Rosenbaum and Westmoreland raised questions about whether the Department of Health and Human Services (HHS) has the flexibility to allow states to expand Medicaid by a portion of the group that the health care law would have covered. The pair explored three potential responses from HHS officials.

Under the first, HHS officials may take a hard line approach and decide that states must either expand their programs to all of the population that would have been covered under the law or none of them.

Rosenbaum and Westmoreland said that this perspective is backed by the plain text of the law.

The HHS secretary, they write, "lacks the authority to break the expansion group into pieces, to allow less than full coverage of the group, or to allow states to phase in coverage."

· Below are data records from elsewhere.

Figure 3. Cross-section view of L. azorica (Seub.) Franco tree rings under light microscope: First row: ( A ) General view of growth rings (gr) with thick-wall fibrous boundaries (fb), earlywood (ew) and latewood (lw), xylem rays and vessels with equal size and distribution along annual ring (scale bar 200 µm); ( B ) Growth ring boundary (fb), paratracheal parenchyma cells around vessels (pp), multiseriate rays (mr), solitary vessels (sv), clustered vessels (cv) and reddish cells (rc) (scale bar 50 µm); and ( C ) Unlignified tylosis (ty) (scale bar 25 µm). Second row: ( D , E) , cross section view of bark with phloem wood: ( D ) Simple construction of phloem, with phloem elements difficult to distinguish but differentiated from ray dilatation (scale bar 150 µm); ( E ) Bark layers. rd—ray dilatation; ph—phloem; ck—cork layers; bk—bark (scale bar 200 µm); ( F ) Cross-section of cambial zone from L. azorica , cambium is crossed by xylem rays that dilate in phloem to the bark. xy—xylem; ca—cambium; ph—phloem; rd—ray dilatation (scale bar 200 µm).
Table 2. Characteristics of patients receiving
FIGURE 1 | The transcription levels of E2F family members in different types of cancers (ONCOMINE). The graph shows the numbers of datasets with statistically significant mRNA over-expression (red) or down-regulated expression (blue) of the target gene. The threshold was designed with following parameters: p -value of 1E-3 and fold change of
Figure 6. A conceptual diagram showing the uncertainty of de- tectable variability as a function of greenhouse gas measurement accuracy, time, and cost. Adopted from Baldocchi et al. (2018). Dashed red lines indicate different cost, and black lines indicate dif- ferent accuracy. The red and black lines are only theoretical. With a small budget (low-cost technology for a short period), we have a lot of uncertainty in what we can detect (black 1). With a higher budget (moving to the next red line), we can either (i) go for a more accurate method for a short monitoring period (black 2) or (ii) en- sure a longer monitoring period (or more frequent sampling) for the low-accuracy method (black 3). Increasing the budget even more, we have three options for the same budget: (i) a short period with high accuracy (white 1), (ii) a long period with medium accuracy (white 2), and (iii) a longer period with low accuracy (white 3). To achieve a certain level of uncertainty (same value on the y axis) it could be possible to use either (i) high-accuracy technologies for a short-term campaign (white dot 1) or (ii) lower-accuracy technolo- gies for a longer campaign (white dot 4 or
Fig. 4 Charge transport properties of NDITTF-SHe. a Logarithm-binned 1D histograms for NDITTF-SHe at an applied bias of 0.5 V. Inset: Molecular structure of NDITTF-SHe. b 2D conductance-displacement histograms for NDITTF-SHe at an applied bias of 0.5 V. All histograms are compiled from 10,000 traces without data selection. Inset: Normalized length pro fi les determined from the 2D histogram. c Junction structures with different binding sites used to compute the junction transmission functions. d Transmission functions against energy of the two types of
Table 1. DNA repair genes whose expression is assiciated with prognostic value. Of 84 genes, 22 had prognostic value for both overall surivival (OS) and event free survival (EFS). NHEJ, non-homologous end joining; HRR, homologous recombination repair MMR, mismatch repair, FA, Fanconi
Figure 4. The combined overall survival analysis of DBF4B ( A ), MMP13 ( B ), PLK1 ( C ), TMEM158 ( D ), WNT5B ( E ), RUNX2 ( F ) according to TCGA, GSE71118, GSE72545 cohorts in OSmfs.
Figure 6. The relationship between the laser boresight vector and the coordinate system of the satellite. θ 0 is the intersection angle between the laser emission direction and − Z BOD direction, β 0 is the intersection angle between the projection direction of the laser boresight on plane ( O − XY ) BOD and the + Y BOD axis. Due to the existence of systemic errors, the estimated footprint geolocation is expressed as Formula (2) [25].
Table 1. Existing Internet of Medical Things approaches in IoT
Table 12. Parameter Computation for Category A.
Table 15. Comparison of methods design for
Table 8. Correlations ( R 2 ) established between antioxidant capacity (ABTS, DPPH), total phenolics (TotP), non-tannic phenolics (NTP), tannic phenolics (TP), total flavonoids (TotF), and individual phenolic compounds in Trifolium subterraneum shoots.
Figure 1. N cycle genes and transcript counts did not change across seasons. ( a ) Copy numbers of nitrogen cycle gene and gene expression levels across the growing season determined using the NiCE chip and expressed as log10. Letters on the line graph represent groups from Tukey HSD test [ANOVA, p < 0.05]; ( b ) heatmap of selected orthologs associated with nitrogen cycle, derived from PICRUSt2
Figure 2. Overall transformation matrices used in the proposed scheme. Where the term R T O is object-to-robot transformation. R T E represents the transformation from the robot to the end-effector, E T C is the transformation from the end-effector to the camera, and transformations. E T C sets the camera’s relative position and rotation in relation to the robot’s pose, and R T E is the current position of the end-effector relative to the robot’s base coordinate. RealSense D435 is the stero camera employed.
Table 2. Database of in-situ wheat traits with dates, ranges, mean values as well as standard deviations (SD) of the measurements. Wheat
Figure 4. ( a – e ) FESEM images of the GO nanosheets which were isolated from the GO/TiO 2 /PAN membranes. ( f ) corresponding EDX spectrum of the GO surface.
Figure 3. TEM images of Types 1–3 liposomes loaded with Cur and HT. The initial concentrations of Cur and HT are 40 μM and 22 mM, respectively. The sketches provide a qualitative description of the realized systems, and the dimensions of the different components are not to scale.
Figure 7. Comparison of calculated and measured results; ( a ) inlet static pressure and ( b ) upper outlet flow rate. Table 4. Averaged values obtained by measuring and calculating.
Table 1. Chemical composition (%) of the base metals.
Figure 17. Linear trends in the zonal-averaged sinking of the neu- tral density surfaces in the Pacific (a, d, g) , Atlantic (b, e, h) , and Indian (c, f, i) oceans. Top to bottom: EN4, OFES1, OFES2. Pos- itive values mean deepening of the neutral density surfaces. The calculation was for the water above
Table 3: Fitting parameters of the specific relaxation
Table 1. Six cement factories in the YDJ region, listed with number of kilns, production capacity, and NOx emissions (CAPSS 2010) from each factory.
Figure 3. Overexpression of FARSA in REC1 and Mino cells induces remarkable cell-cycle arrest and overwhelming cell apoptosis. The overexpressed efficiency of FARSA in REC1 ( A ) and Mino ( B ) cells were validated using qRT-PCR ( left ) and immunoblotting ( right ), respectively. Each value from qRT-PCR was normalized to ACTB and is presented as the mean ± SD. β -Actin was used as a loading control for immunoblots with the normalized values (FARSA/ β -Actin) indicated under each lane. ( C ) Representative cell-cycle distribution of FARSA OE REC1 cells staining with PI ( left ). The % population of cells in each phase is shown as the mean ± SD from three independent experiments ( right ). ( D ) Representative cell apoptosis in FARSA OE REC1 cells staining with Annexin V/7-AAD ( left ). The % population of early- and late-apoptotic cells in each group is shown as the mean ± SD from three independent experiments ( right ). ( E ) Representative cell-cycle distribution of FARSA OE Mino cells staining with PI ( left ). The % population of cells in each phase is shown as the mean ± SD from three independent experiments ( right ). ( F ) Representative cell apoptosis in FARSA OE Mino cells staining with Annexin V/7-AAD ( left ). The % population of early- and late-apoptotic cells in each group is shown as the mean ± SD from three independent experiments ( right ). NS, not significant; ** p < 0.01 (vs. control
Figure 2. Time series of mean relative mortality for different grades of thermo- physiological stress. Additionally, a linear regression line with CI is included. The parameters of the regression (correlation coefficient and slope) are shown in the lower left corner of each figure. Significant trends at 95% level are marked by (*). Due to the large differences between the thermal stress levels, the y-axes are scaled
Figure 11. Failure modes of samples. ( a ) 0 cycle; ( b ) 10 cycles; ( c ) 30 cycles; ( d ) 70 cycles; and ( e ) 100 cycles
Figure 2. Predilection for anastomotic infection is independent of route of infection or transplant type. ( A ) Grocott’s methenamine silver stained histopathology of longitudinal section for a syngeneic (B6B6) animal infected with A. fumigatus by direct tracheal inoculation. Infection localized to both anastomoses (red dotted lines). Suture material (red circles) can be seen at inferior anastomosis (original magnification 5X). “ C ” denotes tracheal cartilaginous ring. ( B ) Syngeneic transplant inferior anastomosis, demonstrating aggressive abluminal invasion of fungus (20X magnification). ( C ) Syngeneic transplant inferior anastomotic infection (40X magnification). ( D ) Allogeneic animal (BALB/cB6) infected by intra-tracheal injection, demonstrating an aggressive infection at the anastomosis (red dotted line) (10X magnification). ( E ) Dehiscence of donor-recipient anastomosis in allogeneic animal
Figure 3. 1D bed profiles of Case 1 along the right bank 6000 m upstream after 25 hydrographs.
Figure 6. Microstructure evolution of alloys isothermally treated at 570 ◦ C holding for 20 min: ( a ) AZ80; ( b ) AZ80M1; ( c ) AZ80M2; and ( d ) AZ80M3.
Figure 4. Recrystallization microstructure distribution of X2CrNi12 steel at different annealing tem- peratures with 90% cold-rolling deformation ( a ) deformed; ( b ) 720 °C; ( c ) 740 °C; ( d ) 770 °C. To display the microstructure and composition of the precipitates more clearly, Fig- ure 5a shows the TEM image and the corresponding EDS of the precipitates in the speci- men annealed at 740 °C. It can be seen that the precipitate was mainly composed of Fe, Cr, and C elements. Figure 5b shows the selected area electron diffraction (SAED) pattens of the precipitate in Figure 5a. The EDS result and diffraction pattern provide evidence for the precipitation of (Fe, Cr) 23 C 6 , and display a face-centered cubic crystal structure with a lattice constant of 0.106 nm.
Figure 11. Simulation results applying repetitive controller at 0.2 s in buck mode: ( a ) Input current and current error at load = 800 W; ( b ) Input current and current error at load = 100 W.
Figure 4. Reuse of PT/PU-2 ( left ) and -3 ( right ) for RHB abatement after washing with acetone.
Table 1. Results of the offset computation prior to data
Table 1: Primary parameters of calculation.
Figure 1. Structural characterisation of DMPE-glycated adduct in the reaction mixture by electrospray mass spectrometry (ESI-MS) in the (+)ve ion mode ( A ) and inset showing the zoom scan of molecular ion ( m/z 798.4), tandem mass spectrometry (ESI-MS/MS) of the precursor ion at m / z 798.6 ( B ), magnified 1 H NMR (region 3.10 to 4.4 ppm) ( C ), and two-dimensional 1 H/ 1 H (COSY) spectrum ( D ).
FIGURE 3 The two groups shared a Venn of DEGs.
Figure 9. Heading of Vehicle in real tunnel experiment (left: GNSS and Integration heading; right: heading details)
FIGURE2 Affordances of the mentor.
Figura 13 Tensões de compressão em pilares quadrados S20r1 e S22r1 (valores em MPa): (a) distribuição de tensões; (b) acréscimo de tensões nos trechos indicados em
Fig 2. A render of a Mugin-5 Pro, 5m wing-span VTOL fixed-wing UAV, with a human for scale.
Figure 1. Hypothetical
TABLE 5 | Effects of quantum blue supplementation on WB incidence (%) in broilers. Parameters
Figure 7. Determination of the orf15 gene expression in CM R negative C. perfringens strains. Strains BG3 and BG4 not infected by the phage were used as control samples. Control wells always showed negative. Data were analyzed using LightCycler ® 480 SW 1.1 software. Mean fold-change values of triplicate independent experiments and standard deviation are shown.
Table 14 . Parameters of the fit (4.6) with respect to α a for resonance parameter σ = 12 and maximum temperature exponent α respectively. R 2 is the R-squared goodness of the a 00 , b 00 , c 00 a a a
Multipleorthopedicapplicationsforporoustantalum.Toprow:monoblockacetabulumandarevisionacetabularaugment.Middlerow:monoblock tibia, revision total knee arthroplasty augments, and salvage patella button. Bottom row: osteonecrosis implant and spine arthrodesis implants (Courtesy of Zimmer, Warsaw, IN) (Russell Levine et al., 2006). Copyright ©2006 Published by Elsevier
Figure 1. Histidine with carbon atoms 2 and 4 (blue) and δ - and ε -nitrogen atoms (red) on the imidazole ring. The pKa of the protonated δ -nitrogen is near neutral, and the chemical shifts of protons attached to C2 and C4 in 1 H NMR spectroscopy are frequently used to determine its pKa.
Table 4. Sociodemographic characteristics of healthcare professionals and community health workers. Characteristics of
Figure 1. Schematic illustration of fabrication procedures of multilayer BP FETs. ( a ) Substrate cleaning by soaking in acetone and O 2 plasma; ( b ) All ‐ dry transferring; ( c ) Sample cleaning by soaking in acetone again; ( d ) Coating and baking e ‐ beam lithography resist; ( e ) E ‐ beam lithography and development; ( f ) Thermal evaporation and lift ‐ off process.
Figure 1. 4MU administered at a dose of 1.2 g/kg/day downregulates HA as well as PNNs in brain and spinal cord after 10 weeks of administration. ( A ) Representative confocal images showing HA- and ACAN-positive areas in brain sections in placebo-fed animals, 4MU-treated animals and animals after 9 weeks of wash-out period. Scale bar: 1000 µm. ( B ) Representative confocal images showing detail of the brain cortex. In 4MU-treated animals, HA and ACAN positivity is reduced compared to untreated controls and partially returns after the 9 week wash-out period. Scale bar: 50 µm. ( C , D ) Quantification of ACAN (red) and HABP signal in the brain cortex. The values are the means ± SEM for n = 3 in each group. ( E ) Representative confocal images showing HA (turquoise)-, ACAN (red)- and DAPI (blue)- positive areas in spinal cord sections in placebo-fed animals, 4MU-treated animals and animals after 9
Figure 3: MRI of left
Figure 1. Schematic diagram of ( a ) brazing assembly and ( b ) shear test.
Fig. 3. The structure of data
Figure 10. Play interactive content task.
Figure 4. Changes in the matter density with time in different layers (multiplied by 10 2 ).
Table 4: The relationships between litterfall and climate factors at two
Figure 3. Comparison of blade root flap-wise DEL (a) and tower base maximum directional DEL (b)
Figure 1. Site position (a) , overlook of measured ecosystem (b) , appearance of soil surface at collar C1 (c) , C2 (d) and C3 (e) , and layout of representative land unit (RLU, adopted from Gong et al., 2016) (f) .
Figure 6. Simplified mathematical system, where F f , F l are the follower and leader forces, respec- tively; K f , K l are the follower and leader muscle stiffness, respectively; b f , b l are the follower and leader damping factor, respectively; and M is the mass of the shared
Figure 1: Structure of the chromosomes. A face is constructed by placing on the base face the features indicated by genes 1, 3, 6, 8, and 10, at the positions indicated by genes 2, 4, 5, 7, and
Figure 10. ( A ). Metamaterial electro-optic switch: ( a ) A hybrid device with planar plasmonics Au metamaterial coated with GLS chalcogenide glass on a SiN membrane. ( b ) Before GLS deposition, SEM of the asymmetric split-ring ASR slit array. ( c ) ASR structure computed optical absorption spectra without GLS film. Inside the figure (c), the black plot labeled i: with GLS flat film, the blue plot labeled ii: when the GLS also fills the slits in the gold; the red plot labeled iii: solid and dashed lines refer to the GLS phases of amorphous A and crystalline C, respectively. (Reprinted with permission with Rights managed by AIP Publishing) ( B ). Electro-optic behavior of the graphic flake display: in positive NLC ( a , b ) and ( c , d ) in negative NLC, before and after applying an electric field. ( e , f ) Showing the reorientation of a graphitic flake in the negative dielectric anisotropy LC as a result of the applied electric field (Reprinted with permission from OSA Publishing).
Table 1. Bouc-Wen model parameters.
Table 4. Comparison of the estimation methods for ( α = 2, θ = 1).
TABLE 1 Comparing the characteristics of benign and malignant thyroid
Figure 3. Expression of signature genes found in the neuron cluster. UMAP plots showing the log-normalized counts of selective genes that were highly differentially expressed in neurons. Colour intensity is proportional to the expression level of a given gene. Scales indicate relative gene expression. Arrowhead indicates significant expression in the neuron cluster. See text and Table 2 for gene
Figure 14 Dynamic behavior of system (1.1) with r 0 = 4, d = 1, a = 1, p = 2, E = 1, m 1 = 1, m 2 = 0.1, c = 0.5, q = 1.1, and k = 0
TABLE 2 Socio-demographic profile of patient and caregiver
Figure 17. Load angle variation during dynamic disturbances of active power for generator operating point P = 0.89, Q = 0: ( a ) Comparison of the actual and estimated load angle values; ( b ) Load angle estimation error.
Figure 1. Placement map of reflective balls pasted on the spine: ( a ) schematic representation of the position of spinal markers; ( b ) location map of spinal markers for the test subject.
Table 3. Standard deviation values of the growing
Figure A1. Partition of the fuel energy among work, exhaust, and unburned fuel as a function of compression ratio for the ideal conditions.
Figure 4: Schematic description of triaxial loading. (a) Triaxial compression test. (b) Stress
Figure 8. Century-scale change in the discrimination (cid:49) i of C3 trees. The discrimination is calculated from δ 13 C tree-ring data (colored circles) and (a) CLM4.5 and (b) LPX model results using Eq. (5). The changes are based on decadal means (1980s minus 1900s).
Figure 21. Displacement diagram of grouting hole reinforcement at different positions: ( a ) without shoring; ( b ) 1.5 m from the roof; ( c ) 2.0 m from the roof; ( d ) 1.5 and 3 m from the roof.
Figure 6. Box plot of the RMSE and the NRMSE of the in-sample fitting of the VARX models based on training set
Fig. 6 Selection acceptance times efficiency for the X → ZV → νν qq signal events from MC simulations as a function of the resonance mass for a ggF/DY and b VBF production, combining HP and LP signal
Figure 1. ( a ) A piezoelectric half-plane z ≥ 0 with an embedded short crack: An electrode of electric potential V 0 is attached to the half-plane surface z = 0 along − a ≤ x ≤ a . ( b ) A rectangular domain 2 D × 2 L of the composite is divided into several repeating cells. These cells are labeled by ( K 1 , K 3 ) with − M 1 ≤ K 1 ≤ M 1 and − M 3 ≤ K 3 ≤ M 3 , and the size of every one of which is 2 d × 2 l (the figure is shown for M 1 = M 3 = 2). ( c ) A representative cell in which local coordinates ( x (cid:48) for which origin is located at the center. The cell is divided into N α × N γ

But they write that "although correct as a matter of law, this position increases attention and pressure on Congress at a critical time in the Affordable Care Act's implementation." Some supporters fear that "in a climate driven by political animosity" toward the law, Congress could end up getting rid of the Medicaid expansion altogether if lawmakers start revising it.

Under another scenario, which the authors describe as tricky, HHS officials could use flexibility, such as allowing states to expand the program in phases.

"However, if the secretary were to take this initial step, there would be no obvious stopping point to the calls for interpretation and flexibility," they wrote.

Under a third possible interpretation, HHS officials might use their demonstration authority under Section 1115 of the part of the Social Security Act governing Medicaid waivers. But that could be fraught with legal peril.

"Low-income people have challenged unwarranted uses of Section 1115 and won," warned the pair.

HHS officials have not yet released information on which approach they are inclined to pursue.